Mehmet Yakup Yılmaz Body Wrapper

Basının görevi nedir peki?

Makedonya’nın başkenti Üsküp’te üzerinde durmuş bir meydan saati bulunan yarı yıkık bir duvar var. Saat 5’i 17 geçe durmuş. Bu, 26 Haziran 1963 günü Üsküp’ü yerle bir eden ve binlerce insanı öldüren depremin meydana geldiği an.

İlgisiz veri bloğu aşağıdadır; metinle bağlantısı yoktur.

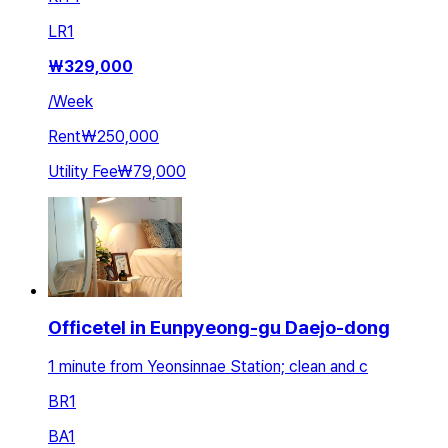
LR
1
₩
329,000
/
Week
Rent
₩250,000
Utility Fee
₩79,000
Officetel in Eunpyeong-gu Daejo-dong
1 minute from Yeonsinnae Station; clean and c
BR
1
BA
1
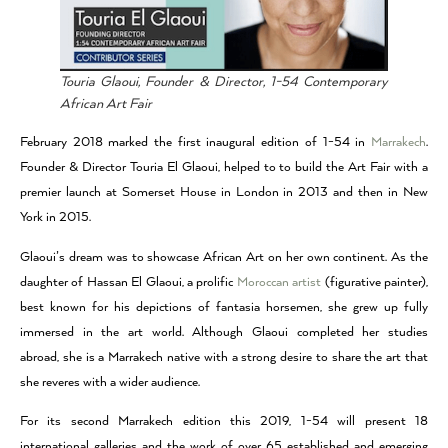
Touria Glaoui, Founder & Director, 1-54 Contemporary
African Art Fair
February 2018 marked the first inaugural edition of 1-54 in
Marrakech
.
Founder & Director Touria El Glaoui, helped to to build the Art Fair with a
premier launch at Somerset House in London in 2013 and then in New
York in 2015.
Glaoui’s dream was to showcase African Art on her own continent. As the
daughter of Hassan El Glaoui, a prolific
Moroccan artist
(figurative painter),
best known for his depictions of fantasia horsemen, she grew up fully
immersed in the art world. Although Glaoui completed her studies
abroad, she is a Marrakech native with a strong desire to share the art that
she reveres with a wider audience.
For its second Marrakech edition this 2019, 1-54 will present 18
international galleries and the work of over 65 established and emerging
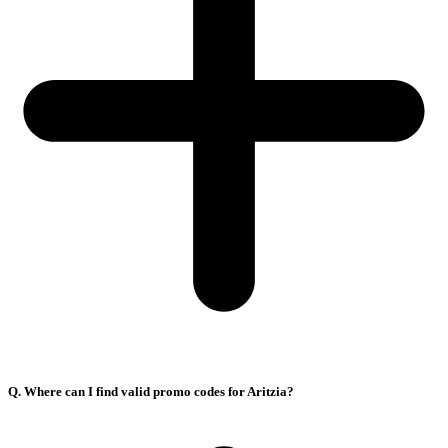
Q. Where can I find valid promo codes for Aritzia?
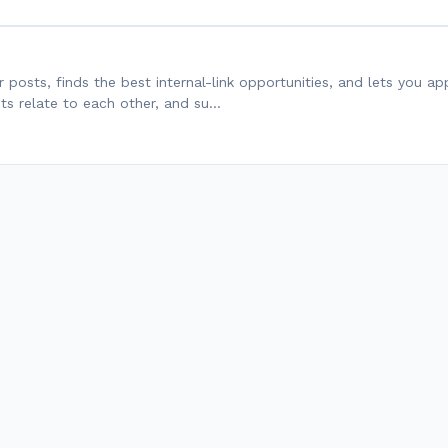
ur posts, finds the best internal-link opportunities, and lets you a
sts relate to each other, and su…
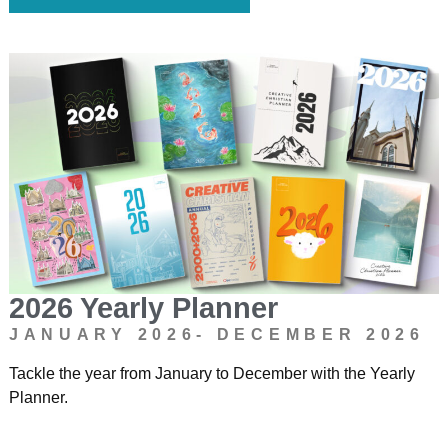
2026 Yearly Planner
JANUARY 2026- DECEMBER 2026
Tackle the year from January to December with the Yearly
Planner.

Depremde yıkılan gar binasının bir duvarı, üzerindeki bu saatle birlikte depremden sonraki enkaz kaldırma çalışmaları sırasında muhafaza edilmiş. Depremde ölenler için dikilen bir anıt gibi.. Binlerce insan için zamanın durduğu ve bir daha hiç ilerlemediği o anı hatırlatmak istiyor. Üsküp’ün bunu hiç unutmadığını kentin tarihi merkezinin dışında kalan bölümlerini gezerken daha iyi anlıyorsunuz. O yarı yıkık duvar, sanki Üsküp’ün geçmişini geleceğinden ayırıyor.
Bu sabaha karşı 3’ü 2 geçe bir yıl önceki felaketin kurbanlarının anısına Türkiye ayaktaydı. Ama bunu yılda bir defa anılan bir acı hatıra olmaktan çıkarmak zorundayız. 17 Ağustos 1999, 03.02’yi aynı felaketleri bir daha yaşamayacağımız günlerin başlangıcı yapmalıyız. Türkiye’de insanların kötü inşa edilmiş binaların içinde bir gece yarısı hayatlarını kaybetmeyecekleri günler için bir milat gibi..
Depremin ilk gününden beri bilim adamları hep aynı şeyi söylüyor: Türkiye aktif fay hatlarının bulunduğu bir coğrafyada. Nüfusumuzun çok büyük bir bölümü, her an harekete geçecek bir fayın üzerinde yaşıyor. Ama böyle büyük bir felaketin üzerinden geçen bir yıla rağmen bu gerçeği hâlâ anlayabildiğimizi ve sindirebildiğimizi söylemek de mümkün değil.
Başta İstanbul olmak üzere büyük kentlerimizde depreme hazırlıklı olmak daha hâlâ ‘iyi kurtarma ekipleri kurmak’la bir tutuluyor. Şehrin kötü zeminli yerlere inşa edilmiş semtlerini belirli bir zaman içinde nasıl boşaltıp daha emin yerlere nasıl taşıyabileceğimizi bilmiyoruz. Mevcut binaları daha emniyetli hale getirme yolunda hiçbir girişimimiz yok. Maliyetini bilmiyoruz, bunu nasıl finanse edebileceğimizi bilmiyoruz.. Bunu bilmediğimiz gibi bundan sonra kentlerimizin nasıl bir bölgede gelişmesini sağlayacağımızı, hangi bölgelerde artık kesinlikle inşaat izni verilmeyeceğini de bilmiyoruz. Rant hırsının geleceğimize nasıl bir tuzak kurmakta olduğunun farkında bile değiliz. Herkes depremle birlikte yaşamayı öğrenmek gerektiğinden söz ediyor ama bunun nasıl bir ‘bilgi’ olduğundan haberimiz bile yok.
Dün bazı gazetelerde bazı köşe yazarları, deprem kurbanlarını anmaya yönelik sivil girişimi ‘moral bozmak’, ‘acı hatıraları tazelemek’le suçladılar. Bunun bir yıldır ihmal ettikleri bir görev olduğunu hiç düşünmediler.
Radikal bir yıldır kısıtlı sayfa imkânlarına rağmen istisnasız her gün depremle ilgili haberleri ve gelişmeleri özel deprem sayfalarında okuyucularına duyuruyor. Depremle mücadelenin esasen bir bilinç sorunu olduğunu anlatmaya çalışıyor.
Herkes depremden gerekli dersleri çıkarmamız gerektiğini söylüyor. Bu gerekli derslerin çıkarılıp çıkarılmadığını, çıkarılan derslerin kendilerine uygulama alanı bulup bulmadığını basından başka denetleyecek bir güç var mı?